The Croydon Assembly last Saturday (6 June) was a great success. The Cedar Hall at Ruskin House was full and, with workshops in the morning and a plenary in the afternoon, it was more a day for debate and deliberation than a time to sit back and listen to leading figures on the Left give us their views on the way forward after the General Election. Two of the key speakers, Philipa Harvey, Chair of the NUT, and Mark Serwotka, General Secretary of PCS, nevertheless, gave us plenty to think about.
Philipa Harvey, a classroom teacher in Croydon until she began her term as NUT President, described the folly of over-testing and over-examining school children. While Labour must share some of the blame for this, it is the Tories, driven by their pathological distrust of the teaching profession and fuelled by the knowledge that their kids are taught under a different system (i.e. privately), who have pressed this to the extreme. Children, Philipa explained, are now to be tested from the age of four. Yet the most successful education system in Europe (Finland), has one exam when kids complete their education and no formal testing.

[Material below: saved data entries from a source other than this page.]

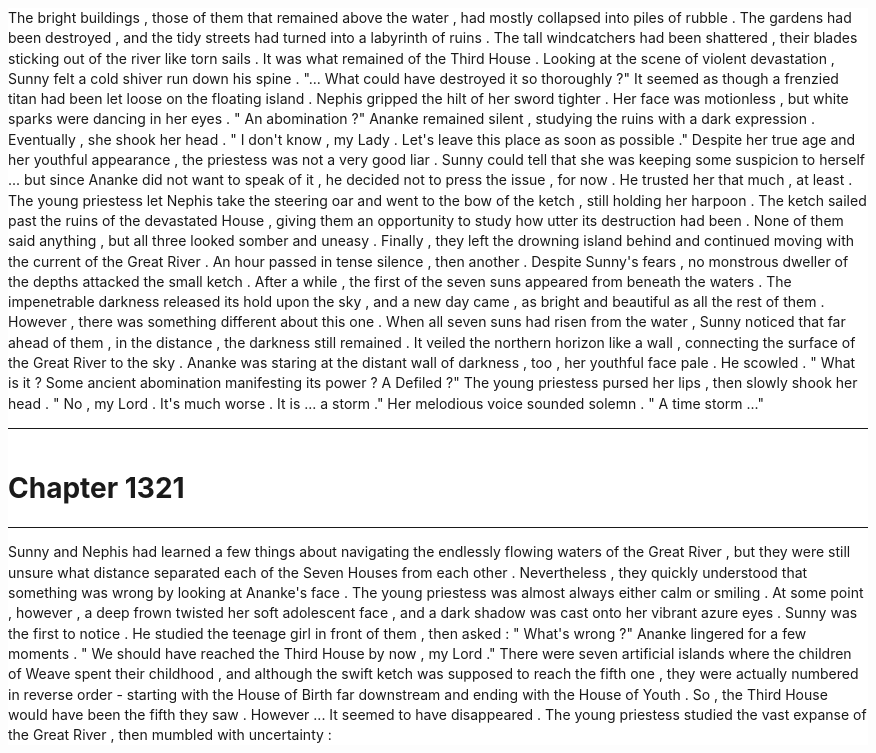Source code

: The bright buildings , those of them that remained above the water , had mostly collapsed into piles of rubble . The gardens had been destroyed , and the tidy streets had turned into a labyrinth of ruins . The tall windcatchers had been shattered , their blades sticking out of the river like torn sails .
It was what remained of the Third House .
Looking at the scene of violent devastation , Sunny felt a cold shiver run down his spine .
"... What could have destroyed it so thoroughly ?"
It seemed as though a frenzied titan had been let loose on the floating island .
Nephis gripped the hilt of her sword tighter . Her face was motionless , but white sparks were dancing in her eyes .
" An abomination ?"
Ananke remained silent , studying the ruins with a dark expression . Eventually , she shook her head .
" I don't know , my Lady . Let's leave this place as soon as possible ."
Despite her true age and her youthful appearance , the priestess was not a very good liar . Sunny could tell that she was keeping some suspicion to herself ... but since Ananke did not want to speak of it , he decided not to press the issue , for now .
He trusted her that much , at least .
The young priestess let Nephis take the steering oar and went to the bow of the ketch , still holding her harpoon . The ketch sailed past the ruins of the devastated House , giving them an opportunity to study how utter its destruction had been . None of them said anything , but all three looked somber and uneasy .
Finally , they left the drowning island behind and continued moving with the current of the Great River . An hour passed in tense silence , then another . Despite Sunny's fears , no monstrous dweller of the depths attacked the small ketch .
After a while , the first of the seven suns appeared from beneath the waters . The impenetrable darkness released its hold upon the sky , and a new day came , as bright and beautiful as all the rest of them .
However , there was something different about this one .
When all seven suns had risen from the water , Sunny noticed that far ahead of them , in the distance , the darkness still remained . It veiled the northern horizon like a wall , connecting the surface of the Great River to the sky .
Ananke was staring at the distant wall of darkness , too , her youthful face pale .
He scowled .
" What is it ? Some ancient abomination manifesting its power ? A Defiled ?"
The young priestess pursed her lips , then slowly shook her head .
" No , my Lord . It's much worse . It is ... a storm ."
Her melodious voice sounded solemn .
" A time storm ..."

---


# Chapter 1321


---

Sunny and Nephis had learned a few things about navigating the endlessly flowing waters of the Great River , but they were still unsure what distance separated each of the Seven Houses from each other . Nevertheless , they quickly understood that something was wrong by looking at Ananke's face .
The young priestess was almost always either calm or smiling . At some point , however , a deep frown twisted her soft adolescent face , and a dark shadow was cast onto her vibrant azure eyes .
Sunny was the first to notice . He studied the teenage girl in front of them , then asked :
" What's wrong ?"
Ananke lingered for a few moments .
" We should have reached the Third House by now , my Lord ."
There were seven artificial islands where the children of Weave spent their childhood , and although the swift ketch was supposed to reach the fifth one , they were actually numbered in reverse order - starting with the House of Birth far downstream and ending with the House of Youth . So , the Third House would have been the fifth they saw . However ...
It seemed to have disappeared .
The young priestess studied the vast expanse of the Great River , then mumbled with uncertainty :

The immense personal courage displayed by Mark Serwotka as he continues to battle for his public service members under continuous attack by the government while waiting for a heart transplant can only fill one with admiration. It makes a mockery of the ‘honours’ to be ‘bestowed’ on the great and good in the Queen’s Birthday Honours tomorrow. How disappointing that so few of those offered gongs and titles have the integrity to decline them; how disappointing that so many people who, until then we respected , lap them up while disingenuously claiming that they did so on behalf of their colleagues or their organisation. It was, however, on this occasion Mark’s views on the forthcoming EU referendum that attracted attention. Mark invariably talks sense, so it was something of a jolt when he argued that the forthcoming referendum would be a distraction for the Left and we should not get entangled in it.
It is certainly the case that the trade unions will be split over continued membership of the EU while the Labour Party under any likely new leader will support continued membership even on the existing terms. Cameron’s strategy is clearly to obtain some cosmetic changes to these terms, probably no more than restrictions on who can claim welfare benefits. This, he hopes, will be sufficient to buy off any revolt within his own party. Those on the anti-EU wing of the Tories and UKIP will concentrate on the free movement of labour within the EU, a line that would have some logic if it were accompanied with restrictions on the free movement of capital, but without this it will tend to degenerate into xenophobia and racism. The big issue for workers is, however, their powerlessness within the EU due to the almost total absence of democracy and the corresponding influence of Big Business within its structures – an influence so great that TTIP can apparently be rammed through regardless of any opposition workers within the EU can mount. But do these difficulties mean that the Left and, in particular, the Communist Party can afford to turn its back on the EU Referendum?
Seamus Milne argued in the Guardian on Thursday (11 June) that what has been happening in Greece demonstrates that the case for radical change in Europe and a break from anti-democratic and corporate-controlled structures cannot be abandoned to the Right. Who is correct over this, Mark Serwotka or Seamus Milne? I would tend to back Mark against Seamus nine time out of ten. This, I think, is the one in ten exception.